Copy the data below word for word, from the first line through the line containing "genus: Euphorbia", including that line.

***** Provided information *****

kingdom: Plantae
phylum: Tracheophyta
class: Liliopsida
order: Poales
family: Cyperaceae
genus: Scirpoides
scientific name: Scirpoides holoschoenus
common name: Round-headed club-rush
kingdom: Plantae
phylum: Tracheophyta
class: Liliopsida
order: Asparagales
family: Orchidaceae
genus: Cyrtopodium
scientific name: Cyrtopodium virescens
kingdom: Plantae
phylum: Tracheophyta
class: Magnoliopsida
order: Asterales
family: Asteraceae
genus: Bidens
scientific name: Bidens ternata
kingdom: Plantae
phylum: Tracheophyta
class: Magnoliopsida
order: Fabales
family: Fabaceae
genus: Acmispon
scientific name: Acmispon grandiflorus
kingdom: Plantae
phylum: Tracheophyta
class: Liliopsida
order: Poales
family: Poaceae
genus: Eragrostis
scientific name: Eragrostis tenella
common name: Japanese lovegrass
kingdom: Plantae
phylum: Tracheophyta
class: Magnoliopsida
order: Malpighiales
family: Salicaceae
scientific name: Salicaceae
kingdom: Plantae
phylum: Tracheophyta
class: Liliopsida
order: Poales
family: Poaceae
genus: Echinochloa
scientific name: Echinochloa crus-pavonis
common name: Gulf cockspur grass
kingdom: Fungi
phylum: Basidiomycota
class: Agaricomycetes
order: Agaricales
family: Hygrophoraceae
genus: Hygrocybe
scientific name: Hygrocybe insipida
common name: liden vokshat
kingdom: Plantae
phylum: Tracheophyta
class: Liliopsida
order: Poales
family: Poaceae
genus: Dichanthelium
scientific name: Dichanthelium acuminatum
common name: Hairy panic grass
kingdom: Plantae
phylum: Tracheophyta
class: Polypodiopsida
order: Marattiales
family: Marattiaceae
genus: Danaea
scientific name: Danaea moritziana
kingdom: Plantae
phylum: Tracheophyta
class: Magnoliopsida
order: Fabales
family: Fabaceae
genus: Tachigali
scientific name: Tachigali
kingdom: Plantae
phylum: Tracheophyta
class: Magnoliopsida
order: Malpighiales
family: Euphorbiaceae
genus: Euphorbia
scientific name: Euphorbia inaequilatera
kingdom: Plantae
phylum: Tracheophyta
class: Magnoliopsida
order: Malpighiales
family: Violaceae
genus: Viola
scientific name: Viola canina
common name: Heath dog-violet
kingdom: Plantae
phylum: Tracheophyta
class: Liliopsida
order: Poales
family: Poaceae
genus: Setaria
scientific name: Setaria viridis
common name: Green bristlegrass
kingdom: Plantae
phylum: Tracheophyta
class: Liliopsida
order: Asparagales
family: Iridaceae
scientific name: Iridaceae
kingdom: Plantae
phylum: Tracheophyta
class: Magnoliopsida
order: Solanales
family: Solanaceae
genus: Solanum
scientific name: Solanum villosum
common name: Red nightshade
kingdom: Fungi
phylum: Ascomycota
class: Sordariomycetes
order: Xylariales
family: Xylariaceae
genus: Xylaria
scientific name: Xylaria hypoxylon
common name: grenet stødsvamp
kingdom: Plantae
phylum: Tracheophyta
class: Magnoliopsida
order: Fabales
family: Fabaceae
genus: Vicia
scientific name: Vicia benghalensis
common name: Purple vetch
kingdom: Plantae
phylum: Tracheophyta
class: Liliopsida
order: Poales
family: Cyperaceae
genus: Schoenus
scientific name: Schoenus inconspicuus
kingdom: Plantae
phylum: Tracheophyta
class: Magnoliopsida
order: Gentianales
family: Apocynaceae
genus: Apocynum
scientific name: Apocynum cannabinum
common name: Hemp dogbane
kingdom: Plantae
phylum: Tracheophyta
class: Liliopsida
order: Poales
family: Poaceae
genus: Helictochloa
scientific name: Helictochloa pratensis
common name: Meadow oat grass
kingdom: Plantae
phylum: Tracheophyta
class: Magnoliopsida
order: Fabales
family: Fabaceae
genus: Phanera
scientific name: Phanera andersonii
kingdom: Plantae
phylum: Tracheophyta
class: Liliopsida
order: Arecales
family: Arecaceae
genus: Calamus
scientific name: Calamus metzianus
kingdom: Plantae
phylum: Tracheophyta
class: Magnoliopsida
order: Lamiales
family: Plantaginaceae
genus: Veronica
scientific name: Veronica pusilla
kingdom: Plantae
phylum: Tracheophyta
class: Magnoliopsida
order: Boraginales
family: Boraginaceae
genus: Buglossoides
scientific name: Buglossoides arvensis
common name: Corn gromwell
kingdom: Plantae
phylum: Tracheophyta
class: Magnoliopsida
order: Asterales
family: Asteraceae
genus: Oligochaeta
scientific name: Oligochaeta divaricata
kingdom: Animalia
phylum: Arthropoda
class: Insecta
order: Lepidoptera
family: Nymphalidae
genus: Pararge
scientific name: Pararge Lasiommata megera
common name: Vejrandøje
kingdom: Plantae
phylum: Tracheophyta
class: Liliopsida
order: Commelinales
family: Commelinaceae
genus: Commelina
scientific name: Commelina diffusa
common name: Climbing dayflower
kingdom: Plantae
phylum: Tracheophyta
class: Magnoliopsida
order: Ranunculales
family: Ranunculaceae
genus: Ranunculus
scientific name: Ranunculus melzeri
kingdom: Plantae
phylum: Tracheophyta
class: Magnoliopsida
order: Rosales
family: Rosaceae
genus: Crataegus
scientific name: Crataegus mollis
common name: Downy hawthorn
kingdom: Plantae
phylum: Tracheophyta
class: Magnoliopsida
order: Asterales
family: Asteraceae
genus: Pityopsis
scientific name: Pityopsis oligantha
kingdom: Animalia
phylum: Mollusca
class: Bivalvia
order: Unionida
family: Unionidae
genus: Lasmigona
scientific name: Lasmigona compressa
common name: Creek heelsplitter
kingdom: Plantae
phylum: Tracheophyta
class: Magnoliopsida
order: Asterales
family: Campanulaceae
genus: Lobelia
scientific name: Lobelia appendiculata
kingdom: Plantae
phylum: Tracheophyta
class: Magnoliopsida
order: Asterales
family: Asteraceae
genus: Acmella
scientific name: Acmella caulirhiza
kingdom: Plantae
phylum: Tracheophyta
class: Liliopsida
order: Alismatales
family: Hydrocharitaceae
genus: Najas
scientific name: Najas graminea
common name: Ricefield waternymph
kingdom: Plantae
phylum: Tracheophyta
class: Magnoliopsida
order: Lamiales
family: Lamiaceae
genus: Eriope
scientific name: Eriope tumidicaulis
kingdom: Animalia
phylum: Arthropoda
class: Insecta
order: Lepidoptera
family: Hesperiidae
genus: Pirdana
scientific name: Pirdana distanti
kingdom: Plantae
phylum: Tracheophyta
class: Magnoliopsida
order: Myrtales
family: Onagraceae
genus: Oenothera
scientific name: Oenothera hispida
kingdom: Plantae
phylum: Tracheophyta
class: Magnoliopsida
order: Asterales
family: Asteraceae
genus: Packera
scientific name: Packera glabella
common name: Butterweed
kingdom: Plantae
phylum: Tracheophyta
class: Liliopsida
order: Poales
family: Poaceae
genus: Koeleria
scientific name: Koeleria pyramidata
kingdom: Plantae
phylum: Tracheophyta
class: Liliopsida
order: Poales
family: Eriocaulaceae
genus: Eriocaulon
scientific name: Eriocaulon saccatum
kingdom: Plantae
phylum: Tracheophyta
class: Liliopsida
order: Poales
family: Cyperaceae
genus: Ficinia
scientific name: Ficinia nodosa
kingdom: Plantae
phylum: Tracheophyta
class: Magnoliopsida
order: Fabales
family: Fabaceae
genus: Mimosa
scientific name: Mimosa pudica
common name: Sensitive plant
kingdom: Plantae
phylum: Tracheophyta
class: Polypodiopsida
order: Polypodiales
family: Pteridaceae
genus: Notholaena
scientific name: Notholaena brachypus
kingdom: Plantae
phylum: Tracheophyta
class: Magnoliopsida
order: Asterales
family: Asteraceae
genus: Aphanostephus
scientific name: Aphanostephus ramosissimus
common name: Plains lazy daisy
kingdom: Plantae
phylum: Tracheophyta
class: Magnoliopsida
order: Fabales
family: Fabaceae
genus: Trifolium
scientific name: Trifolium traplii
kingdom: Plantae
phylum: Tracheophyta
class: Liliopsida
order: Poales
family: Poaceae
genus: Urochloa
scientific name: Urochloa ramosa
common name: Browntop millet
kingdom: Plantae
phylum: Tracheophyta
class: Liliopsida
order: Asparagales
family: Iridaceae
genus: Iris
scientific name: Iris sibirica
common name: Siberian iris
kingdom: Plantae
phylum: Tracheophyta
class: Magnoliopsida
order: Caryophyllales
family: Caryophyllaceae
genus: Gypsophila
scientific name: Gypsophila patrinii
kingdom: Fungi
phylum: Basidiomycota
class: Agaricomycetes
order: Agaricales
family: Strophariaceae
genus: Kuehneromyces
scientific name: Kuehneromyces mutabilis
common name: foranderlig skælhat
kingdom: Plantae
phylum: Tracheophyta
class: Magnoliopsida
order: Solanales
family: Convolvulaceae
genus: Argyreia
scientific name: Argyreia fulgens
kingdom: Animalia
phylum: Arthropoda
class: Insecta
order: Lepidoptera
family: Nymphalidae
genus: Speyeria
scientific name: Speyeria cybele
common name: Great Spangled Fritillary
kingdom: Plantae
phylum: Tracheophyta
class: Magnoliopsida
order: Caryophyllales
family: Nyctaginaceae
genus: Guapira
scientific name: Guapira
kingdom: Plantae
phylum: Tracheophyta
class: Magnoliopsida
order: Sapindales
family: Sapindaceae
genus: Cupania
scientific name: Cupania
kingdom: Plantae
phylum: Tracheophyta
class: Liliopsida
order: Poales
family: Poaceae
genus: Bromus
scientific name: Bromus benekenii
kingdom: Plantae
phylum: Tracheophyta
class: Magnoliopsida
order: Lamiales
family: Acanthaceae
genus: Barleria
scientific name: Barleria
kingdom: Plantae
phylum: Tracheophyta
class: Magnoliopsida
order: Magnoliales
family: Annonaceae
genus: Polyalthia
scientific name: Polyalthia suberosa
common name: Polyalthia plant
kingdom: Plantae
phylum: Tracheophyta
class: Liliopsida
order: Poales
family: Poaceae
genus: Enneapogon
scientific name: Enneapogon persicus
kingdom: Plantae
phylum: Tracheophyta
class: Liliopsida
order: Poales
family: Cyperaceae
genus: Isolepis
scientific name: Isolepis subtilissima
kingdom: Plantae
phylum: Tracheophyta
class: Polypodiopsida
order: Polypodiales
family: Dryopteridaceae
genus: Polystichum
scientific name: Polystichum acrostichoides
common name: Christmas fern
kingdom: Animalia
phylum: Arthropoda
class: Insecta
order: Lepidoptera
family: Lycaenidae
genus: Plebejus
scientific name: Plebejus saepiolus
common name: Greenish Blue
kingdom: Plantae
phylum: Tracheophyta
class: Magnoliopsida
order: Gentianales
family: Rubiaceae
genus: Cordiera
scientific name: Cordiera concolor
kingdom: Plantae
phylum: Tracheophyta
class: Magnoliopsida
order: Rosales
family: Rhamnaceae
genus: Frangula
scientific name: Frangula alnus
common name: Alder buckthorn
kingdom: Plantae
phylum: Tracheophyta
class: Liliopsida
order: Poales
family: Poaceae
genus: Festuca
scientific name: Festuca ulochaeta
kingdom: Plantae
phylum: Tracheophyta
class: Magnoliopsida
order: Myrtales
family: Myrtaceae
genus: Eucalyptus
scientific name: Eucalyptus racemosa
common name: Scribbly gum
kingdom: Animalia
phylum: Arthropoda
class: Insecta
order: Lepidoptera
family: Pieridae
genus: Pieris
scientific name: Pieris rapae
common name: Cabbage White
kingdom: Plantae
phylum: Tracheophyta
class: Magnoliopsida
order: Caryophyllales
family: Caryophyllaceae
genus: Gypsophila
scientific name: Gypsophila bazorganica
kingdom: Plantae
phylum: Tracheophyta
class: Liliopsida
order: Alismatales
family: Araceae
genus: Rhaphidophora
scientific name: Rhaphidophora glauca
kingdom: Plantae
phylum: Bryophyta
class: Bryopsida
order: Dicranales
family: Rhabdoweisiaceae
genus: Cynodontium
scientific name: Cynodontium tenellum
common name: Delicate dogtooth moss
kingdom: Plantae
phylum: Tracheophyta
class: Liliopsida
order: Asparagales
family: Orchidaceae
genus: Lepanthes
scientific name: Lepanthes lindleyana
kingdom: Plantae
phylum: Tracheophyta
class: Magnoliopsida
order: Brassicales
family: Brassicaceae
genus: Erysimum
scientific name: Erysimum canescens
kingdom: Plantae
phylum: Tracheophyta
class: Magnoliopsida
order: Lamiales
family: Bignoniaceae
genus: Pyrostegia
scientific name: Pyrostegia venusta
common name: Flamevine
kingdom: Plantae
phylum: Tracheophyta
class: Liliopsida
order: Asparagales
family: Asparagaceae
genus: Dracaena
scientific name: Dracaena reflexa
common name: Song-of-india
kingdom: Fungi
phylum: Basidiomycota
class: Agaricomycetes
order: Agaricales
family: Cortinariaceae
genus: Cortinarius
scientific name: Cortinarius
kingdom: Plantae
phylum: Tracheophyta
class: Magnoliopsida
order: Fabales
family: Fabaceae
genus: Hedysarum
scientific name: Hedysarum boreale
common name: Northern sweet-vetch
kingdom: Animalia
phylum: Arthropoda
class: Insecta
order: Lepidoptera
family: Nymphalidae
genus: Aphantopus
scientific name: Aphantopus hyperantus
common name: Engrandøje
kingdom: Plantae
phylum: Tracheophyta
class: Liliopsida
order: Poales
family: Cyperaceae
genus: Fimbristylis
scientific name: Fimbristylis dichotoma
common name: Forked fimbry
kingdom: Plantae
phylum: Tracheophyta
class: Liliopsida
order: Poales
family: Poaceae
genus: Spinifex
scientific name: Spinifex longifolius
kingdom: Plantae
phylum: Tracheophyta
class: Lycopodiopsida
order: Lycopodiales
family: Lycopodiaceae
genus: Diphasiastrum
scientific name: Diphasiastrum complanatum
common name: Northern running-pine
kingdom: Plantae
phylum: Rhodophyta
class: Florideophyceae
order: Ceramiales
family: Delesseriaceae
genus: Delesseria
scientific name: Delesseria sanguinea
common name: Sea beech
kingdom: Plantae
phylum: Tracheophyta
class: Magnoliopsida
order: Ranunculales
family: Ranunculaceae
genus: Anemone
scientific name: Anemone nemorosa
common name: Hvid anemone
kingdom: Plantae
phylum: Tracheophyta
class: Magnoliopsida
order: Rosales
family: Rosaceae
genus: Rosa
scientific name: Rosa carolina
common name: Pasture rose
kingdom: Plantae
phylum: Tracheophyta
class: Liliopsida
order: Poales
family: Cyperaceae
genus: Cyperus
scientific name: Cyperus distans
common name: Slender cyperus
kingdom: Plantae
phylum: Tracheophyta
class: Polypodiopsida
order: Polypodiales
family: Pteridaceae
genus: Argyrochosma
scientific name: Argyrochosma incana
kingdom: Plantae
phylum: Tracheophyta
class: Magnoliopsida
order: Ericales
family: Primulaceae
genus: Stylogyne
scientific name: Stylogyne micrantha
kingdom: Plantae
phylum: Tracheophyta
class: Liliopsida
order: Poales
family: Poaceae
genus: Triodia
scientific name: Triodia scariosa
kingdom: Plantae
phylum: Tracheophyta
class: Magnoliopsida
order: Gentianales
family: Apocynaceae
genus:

*****

### Task result
kingdom: Plantae
phylum: Tracheophyta
class: Liliopsida
order: Poales
family: Cyperaceae
genus: Scirpoides
scientific name: Scirpoides holoschoenus
common name: Round-headed club-rush
kingdom: Plantae
phylum: Tracheophyta
class: Liliopsida
order: Asparagales
family: Orchidaceae
genus: Cyrtopodium
scientific name: Cyrtopodium virescens
kingdom: Plantae
phylum: Tracheophyta
class: Magnoliopsida
order: Asterales
family: Asteraceae
genus: Bidens
scientific name: Bidens ternata
kingdom: Plantae
phylum: Tracheophyta
class: Magnoliopsida
order: Fabales
family: Fabaceae
genus: Acmispon
scientific name: Acmispon grandiflorus
kingdom: Plantae
phylum: Tracheophyta
class: Liliopsida
order: Poales
family: Poaceae
genus: Eragrostis
scientific name: Eragrostis tenella
common name: Japanese lovegrass
kingdom: Plantae
phylum: Tracheophyta
class: Magnoliopsida
order: Malpighiales
family: Salicaceae
scientific name: Salicaceae
kingdom: Plantae
phylum: Tracheophyta
class: Liliopsida
order: Poales
family: Poaceae
genus: Echinochloa
scientific name: Echinochloa crus-pavonis
common name: Gulf cockspur grass
kingdom: Fungi
phylum: Basidiomycota
class: Agaricomycetes
order: Agaricales
family: Hygrophoraceae
genus: Hygrocybe
scientific name: Hygrocybe insipida
common name: liden vokshat
kingdom: Plantae
phylum: Tracheophyta
class: Liliopsida
order: Poales
family: Poaceae
genus: Dichanthelium
scientific name: Dichanthelium acuminatum
common name: Hairy panic grass
kingdom: Plantae
phylum: Tracheophyta
class: Polypodiopsida
order: Marattiales
family: Marattiaceae
genus: Danaea
scientific name: Danaea moritziana
kingdom: Plantae
phylum: Tracheophyta
class: Magnoliopsida
order: Fabales
family: Fabaceae
genus: Tachigali
scientific name: Tachigali
kingdom: Plantae
phylum: Tracheophyta
class: Magnoliopsida
order: Malpighiales
family: Euphorbiaceae
genus: Euphorbia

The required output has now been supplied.